Trecho do documento |
= = = =

21.4.05

Fugindo

Porém, se vivermos na luz, como Deus está na luz, então estamos unidos uns com os outros, e o sangue de Jesus, o Seu Filho, nos limpa de todo pecado.

1 João 1. 7

De vez em quando tenho a impressão que as pessoas lutam para se manterem superficiais. Gritam para que ninguém lhes obrigue a qualquer relacionamento mais profundo, seja com o próximo ou mesmo com Deus. Quando parece que há qualquer risco para que as circunstâncias a levem a um aprofundamento, as escusas começam, os desvios de assunto, a fuga. As pessoas brigam consigo e com quem se aproxima para que não sejam obrigados a encarar o próximo ou Deus em intimidade. Parecem ser cientes, mesmo que inconscientemente, que essa intimidade é espelho da alma que, por fim, revelará quem se é de verdade, no fundo, onde ninguém olha, onde ninguém vê.

Parece-me que a maior parte deste problema se resumiria a uma dificuldade de relacionamento. E esse problema de relacionamento se deve à incapacidade que temos de nos desarmar. Explico. Mesmo quando procuramos as pazes com as pessoas à nossa volta, o normal é não abrirmos mão de nossas posições, não revermos os nossos conceitos, não admitirmos que estamos errados. Fazemos as pazes, mas fugimos do perdão.

Fazemos as pazes, voltamos a nos falar, mas no íntimo continuamos armados. Não abrimos mão de nossas certezas por nada. Empunhamos as nossas espadas no rosto das demais pessoas. É como se disséssemos: Perdoe-me, amigo. Voltemos a nos falar. Mas eu sou o dono da verdade. Eu estou mais que certo nessa situação. Encenamos uma farsa. E gostamos disso, preferindo à verdade.

Nós somos incapazes de nos entregarmos ao outro e vivemos em nossas fortalezas muradas, protegidos do contato. Nesse caso a crítica que desenvolvemos é sátira mortífera que condena a tudo e a todos. Que julga sem justiça e sem misericórdia. Que só admite como padrão de verdade a minha verdade.

Se há um sapo enterrado que atrasa o desenvolvimento de nossas comunidades, é isso. Nós somos incapazes de nos desarmarmos, de nos esvaziarmos e de buscarmos uma reconciliação ao nível mais profundo com as pessoas a nossa volta. Testemunhamos falso amor, egoísmo e superficialidade. Protegidos por armas difíceis de serem depostas. Que nos matam, matam nosso sonho, matam nossos relacionamentos. Preferimos viver ficções a construir vidas profundas, reais e produtivas, pautadas no amor e reconciliação em Jesus.

Hoje faz vinte anos da morte de Tancredo Neves. Esses dias a Globo mostrou uma reportagem com os médicos que trataram dele. E uma grande revelação que eles trouxeram é que Tancredo não morreu de septicemia (infecção generalizada). A patologista disse que eles não encontraram nenhum foco de infecção. Um outro médico disse que todas os micróbios que porventura tivessem estado circulando no seu sangue foram mortos pelos antibióticos. Mas o corpo de Tancredo não percebeu isso. O seu sistema imunológico atacou seus próprios órgãos, provocando a sua falência. Começou pelos pulmões, que estavam enfraquecidos pelas transfusões de sangue que ele tinha recebido. Os pulmões foram tomados pela fibrose e foram endurecendo.

= = = =

Conjunto de tarefas |
1: Reescreva de forma mais curta o parágrafo do trecho que começa com "Parece-me que a maior parte", mantendo seus fatos principais.
2: Segundo o trecho, o que provocou a falência dos órgãos de Tancredo Neves?
As linhas abaixo vêm de outra fonte.

Material extraído |
= = = =

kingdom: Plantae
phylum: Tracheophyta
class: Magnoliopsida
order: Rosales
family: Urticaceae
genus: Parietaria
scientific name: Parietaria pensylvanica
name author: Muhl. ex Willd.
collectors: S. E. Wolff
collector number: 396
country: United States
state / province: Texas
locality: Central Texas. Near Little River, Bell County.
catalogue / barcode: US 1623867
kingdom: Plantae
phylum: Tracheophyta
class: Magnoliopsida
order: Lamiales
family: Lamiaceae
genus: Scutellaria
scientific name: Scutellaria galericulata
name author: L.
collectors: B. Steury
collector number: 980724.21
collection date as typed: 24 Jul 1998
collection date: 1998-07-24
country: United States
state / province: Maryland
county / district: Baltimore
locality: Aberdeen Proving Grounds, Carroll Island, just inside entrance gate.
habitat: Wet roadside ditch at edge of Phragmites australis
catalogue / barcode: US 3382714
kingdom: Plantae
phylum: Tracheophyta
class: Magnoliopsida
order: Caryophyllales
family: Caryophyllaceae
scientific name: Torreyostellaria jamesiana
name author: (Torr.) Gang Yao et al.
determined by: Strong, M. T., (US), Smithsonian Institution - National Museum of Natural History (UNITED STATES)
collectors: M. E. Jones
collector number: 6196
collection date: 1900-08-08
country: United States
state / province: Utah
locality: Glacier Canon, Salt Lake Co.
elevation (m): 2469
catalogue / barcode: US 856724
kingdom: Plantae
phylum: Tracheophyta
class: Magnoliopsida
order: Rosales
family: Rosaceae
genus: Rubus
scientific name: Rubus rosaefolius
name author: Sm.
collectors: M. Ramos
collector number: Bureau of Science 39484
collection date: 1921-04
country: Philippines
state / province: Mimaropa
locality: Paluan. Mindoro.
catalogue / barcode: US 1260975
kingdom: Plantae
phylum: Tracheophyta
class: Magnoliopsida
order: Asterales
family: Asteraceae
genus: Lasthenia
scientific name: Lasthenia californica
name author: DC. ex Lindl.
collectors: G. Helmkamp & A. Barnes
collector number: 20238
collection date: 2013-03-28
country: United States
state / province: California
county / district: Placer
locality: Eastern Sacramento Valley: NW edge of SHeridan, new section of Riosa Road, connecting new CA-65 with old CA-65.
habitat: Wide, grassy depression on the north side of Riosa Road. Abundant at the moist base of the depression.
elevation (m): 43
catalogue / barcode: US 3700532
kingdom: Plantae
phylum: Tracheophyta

= = = =

Resultados esperados |
1: A maior parte do problema se resume a uma dificuldade de relacionamento, que vem da nossa incapacidade de nos desarmar. Mesmo quando buscamos as pazes, não abrimos mão de nossas posições, não revemos nossos conceitos e não admitimos que estamos errados. Fazemos as pazes, mas fugimos do perdão.

2: O próprio sistema imunológico dele atacou seus órgãos.